Elections provide opportunity to make climate change a priority
By Steve Valk
I sometimes paraphrase former Defense Secretary Donald Rumsfeld by saying, “You don’t save the world with the Congress you wish you had; you save it with the Congress you have.” And by that I mean we can’t wait around for the “right people” to get elected in order to enact climate solutions. You go to work and play the cards you’re dealt.
But what if we could manifest a Congress that is more amenable to passing climate legislation? What if we could use the ballot box to put people in office from both parties who are as worried about climate change as we are and who are ready to step up in support of legislation that brings down heat-trapping emissions? What if we could alter the priorities of Republicans and Democrats in Congress simply by getting more climate-concerned constituents to the polls?
It would certainly make our jobs as climate advocates much easier.
That’s what Nathaniel Stinnett was surely thinking in 2015 when he started the Environmental Voter Project. Research showed that environmentalists, the people most concerned about climate change, tend to be no-shows at the polls.
“In a nutshell, the Environmental Voter Project is a nonpartisan nonprofit that identifies environmentalists who don’t vote, and then we turn them into consistent voters,” said Stinnett during a briefing about EVP’s 2022 plans. “A good way to think of us is we are not in the mind-changing business. We are in the habit-changing business. We’re not trying to get people to care more about climate or care more about the environment. Instead, we find the ones who already care but aren’t voting. They need a behavioral intervention, and that’s what we do.”
Getting environmentalists to the polls is about moving climate change higher on the agenda of all members of Congress. Constituents can write and call their senators and congressmen and ask them to act on climate change, but unless those constituents consistently vote — and that information is public record — their opinions aren’t taken seriously. But when lawmakers see that climate advocates are also voters, the issue becomes important to them, too.
“Nothing motivates a politician more than the prospect of winning or losing an election,” Stinnett said after the 2020 election. “It’s crucially important for climate voters to continue building our political power and flood the polls in local and state elections.”
After crunching the data in all 50 states, EVP settled on 17 states where the organization would work to turn out environmental voters this year. The decisions were based on the number of non-voting environmentalists who could be reached and the percentage of the vote they might represent. “These are the states where there are disproportionately large populations of these non-voting environmentalists. This is where we know we can have the greatest impact.”
As Stinnett reviewed each state during the January briefing, the potential impact was obvious. Take Florida for example:
The state will have competitive races for both the U.S. Senate and the governor’s office. The margin of victory in the 2018 Senate race was 10,033 votes. EVP is targeting 665,930 “low propensity environmental voters.” Turning out even 10% of those people will push candidates from both parties to pay more attention to environmental issues.

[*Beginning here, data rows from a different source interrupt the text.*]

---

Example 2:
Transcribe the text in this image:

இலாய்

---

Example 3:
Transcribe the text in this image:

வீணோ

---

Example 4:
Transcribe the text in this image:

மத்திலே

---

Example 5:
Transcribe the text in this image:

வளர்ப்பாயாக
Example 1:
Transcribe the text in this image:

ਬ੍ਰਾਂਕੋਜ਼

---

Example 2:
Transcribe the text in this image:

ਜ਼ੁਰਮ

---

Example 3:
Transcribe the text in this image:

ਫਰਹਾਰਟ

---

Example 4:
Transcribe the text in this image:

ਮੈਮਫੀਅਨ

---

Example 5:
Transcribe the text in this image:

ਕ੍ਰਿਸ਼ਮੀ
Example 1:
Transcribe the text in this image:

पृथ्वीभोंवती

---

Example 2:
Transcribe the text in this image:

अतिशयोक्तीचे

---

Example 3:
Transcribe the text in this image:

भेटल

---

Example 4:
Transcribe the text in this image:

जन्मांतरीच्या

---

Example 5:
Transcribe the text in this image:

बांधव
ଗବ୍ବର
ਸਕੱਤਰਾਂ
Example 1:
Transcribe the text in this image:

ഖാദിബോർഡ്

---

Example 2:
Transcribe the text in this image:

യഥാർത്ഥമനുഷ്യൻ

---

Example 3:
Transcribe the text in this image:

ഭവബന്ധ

The other opportunity EVP has set its sights on is drop-off voters, who represent about a third of the 2.9 million voters the group is targeting. These are people who may have voted in the presidential election but then fail to show up for the midterms. “These drop-off voters are particularly important because they at least have some recent experience voting,” said Stinnett.
In other words, drop-offs are the low-hanging fruit, of which EVP is looking to pick 259,703 in Florida alone.

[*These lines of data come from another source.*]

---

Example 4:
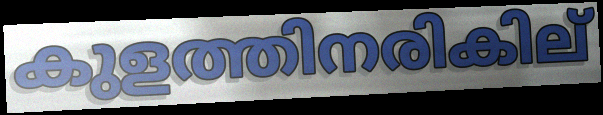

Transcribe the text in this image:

കുളത്തിനരികില്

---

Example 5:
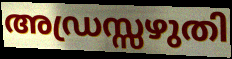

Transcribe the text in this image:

അഡ്രസ്സഴുതി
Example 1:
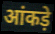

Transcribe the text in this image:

आंकड़े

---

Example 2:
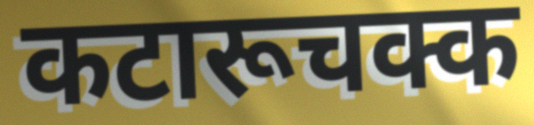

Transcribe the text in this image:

कटारूचक्क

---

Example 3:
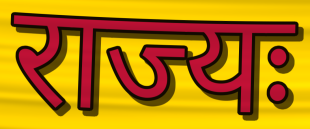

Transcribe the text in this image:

राज्यः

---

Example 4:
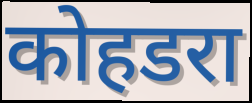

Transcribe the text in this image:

कोहडरा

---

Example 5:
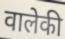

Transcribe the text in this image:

वालेकी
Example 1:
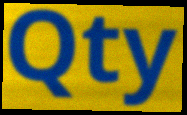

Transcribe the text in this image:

Qty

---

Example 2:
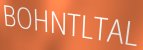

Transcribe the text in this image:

BOHNTLTAL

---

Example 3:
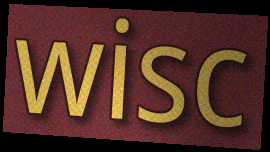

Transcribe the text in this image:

wisc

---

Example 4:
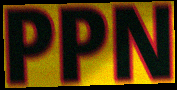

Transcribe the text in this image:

PPN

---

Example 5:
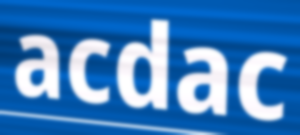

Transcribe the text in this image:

acdac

Hundreds of Citizens’ Climate Lobby volunteers have worked with EVP during previous election cycles, canvassing door-to-door, making phone calls and sending postcards to potential voters. EVP does not tell people which candidates or parties to support. Jeff Joslin, a CCL leader in the North Atlanta chapter who volunteered with EVP, said, “We’d ask if they signed up for early voting and provide information on how to vote early. If they brought up a candidate or party they didn’t like, we kind of side-stepped that.”
CCL Executive Director Madeleine Para says it’s important for environmental voters of both parties to be consistent voters. “That would create an environment where every Republican and every Democratic candidate has to have a strong position on climate change in order to be viable.”
With election season gearing up, many Citizens’ Climate Lobby volunteers are looking for ways to strengthen our democracy and increase voter participation. CCL is again encouraging people to check out EVP. You can sign up to receive updates and volunteer opportunities on their website.
In addition to volunteering with EVP, CCL has a number of suggestions that can be found in the 2022 Chapter Action Guide on CCL Community:
Use your democracy: Make sure you vote and that you understand what you need to do in order to vote.
Help others participate: Work locally to help the people around you vote, either personally one-on-one with people you know or by working with a local organization that helps people register and vote.
Take off your CCL hat and help campaign personally for candidates of any party that align with your values.
Open dialogue with people you disagree with. Join our Braver Angels Action Team and/or the Braver Angels organization.
Consider supporting other organizations that take a bi-partisan approach to keeping democratic systems strong in our country. Here are two examples: Issue One and Unite America.
As we often say at CCL, democracy is the solution to climate change, and there are many ways to wield that essential tool.